Dec. 7 (Bloomberg) -- New York Times Co., publisher of the namesake newspaper, said it expects fourth-quarter print advertising revenue to decline at a slowing pace, helping 2010 earnings top those last year.
Print-advertising revenue this quarter will drop by about 4 percent from the year-earlier period, the company said today in a statement. Print advertising in the third quarter decreased 5.8 percent.
Chief Executive Officer Janet Robinson said national advertising, accounting for most of the company’s ad revenue, has improved this year. Digital ad sales will gain about 10 percent this quarter, and circulation revenue will decrease 4 percent to 5 percent, the company said. Digital revenue rose 14.6 percent and circulation revenue fell 4.8 percent in the third quarter.
The print-revenue improvement and cost-cutting efforts will help operating profit excluding depreciation, amortization, severance and special items show “significant improvement” compared with last year, Robinson said in the statement.
The New York Times newspaper will begin charging consumers for access to articles on its website in the first quarter, Robinson said during a presentation at the UBS Media and Communications Conference in New York.

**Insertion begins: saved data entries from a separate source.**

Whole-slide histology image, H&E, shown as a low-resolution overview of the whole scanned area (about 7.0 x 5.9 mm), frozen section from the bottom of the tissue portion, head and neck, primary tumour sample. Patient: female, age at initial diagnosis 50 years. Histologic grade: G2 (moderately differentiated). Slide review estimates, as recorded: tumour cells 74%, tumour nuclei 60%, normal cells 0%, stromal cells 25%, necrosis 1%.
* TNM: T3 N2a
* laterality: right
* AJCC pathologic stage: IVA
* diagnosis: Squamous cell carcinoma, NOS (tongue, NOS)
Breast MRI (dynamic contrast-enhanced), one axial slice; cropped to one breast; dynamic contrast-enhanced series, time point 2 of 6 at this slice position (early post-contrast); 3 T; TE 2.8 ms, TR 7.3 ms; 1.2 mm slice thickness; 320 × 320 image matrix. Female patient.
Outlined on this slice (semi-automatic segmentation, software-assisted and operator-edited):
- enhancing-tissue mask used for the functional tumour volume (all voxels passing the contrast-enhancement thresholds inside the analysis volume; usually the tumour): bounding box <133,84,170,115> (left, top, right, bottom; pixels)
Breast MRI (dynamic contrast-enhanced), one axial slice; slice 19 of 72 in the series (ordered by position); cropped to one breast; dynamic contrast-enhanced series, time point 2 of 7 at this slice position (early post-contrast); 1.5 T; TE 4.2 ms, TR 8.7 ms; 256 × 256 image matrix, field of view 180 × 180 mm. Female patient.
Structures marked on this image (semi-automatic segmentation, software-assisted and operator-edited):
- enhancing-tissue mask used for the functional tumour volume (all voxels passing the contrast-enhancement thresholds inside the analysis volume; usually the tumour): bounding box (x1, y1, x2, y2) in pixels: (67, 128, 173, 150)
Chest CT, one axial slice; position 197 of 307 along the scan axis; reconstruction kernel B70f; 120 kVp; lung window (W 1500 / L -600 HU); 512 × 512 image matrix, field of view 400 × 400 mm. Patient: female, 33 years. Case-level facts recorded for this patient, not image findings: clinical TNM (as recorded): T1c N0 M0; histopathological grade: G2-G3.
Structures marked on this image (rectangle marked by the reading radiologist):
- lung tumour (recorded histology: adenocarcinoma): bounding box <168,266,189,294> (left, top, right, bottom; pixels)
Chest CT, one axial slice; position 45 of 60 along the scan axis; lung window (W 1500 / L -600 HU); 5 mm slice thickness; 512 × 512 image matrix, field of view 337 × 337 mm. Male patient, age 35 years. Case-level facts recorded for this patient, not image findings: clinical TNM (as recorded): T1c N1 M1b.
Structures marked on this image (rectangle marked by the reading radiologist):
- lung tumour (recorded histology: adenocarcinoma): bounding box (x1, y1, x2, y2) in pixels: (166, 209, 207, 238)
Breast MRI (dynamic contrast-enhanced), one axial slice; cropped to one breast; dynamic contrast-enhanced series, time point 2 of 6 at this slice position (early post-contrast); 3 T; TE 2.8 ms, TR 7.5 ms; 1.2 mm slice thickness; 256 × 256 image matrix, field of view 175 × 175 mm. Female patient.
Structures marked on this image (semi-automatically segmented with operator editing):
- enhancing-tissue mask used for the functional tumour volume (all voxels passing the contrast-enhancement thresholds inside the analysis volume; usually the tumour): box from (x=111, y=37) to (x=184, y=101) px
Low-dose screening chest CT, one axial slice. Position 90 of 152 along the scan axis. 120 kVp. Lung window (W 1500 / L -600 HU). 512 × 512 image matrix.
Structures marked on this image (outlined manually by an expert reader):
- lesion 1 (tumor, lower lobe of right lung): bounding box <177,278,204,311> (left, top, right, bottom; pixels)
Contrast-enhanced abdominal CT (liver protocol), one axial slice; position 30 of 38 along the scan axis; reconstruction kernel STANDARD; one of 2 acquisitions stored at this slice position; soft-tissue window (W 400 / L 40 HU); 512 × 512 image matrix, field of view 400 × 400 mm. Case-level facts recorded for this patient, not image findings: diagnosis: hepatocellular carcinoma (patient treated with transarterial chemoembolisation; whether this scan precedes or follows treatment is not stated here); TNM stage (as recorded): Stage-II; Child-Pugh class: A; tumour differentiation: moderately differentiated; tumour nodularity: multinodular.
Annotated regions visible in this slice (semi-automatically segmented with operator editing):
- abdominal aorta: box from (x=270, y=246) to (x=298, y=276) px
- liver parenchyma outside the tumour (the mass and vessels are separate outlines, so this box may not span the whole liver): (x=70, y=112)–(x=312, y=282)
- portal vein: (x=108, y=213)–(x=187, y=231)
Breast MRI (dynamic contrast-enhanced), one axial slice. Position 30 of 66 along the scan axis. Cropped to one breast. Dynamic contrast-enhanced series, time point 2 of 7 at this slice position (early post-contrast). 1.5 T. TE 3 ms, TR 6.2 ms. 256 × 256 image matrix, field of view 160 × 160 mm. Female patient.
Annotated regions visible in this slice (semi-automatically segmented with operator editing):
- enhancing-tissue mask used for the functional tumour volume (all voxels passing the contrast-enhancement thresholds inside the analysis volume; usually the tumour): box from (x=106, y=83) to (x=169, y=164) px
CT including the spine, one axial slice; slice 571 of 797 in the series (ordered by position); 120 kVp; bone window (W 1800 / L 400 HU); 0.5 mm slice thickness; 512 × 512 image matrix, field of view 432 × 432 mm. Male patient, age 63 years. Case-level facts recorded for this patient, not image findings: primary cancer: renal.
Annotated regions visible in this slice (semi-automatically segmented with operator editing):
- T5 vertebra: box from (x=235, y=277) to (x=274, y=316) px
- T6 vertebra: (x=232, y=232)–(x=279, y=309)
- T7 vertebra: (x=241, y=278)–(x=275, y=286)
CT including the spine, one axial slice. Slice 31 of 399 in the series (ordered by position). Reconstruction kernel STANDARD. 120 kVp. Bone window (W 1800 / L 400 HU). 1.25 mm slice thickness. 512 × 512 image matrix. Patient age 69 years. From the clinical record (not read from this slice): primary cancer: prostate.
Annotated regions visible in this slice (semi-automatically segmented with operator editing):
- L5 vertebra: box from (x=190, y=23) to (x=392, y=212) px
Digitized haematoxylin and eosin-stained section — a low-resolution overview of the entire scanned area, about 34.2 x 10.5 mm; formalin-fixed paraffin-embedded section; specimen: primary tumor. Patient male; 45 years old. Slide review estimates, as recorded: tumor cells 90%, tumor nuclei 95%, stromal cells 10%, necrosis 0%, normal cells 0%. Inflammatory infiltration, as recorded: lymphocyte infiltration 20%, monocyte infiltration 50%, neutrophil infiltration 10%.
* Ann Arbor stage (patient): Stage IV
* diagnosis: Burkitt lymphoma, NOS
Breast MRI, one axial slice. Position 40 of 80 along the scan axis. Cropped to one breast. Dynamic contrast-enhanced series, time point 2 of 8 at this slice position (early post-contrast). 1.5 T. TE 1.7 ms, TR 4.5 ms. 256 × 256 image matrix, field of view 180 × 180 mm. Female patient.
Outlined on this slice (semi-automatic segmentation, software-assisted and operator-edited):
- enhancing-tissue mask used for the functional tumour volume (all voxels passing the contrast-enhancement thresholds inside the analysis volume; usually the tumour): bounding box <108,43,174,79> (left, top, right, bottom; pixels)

Users will be able to read a set number of articles for free each month, and heavy users will have to pay a subscription fee. She didn’t say how many stories are free or give a price for the subscription.
The company’s Boston Globe newspaper will start a paid gateway to its site in the second half of 2011, Robinson said.
“We will begin directly charging consumers for our content,” Robinson said. “We are very prepared and our confidence is high.”
Times Co. advanced 38 cents, or 4.1 percent, to $9.76 at 4:15 p.m. in New York Stock Exchange composite trading. The stock has declined 21 percent this year.
This month, the Newspaper Association of America said advertising revenue at U.S. newspaper publishers declined at a slowing pace in the third quarter. Ad revenue dropped 5.4 percent last quarter, compared with a 28 percent slump a year earlier, the association said on its website. Print ad revenue fell 7.1 percent and online ad sales rose 11 percent.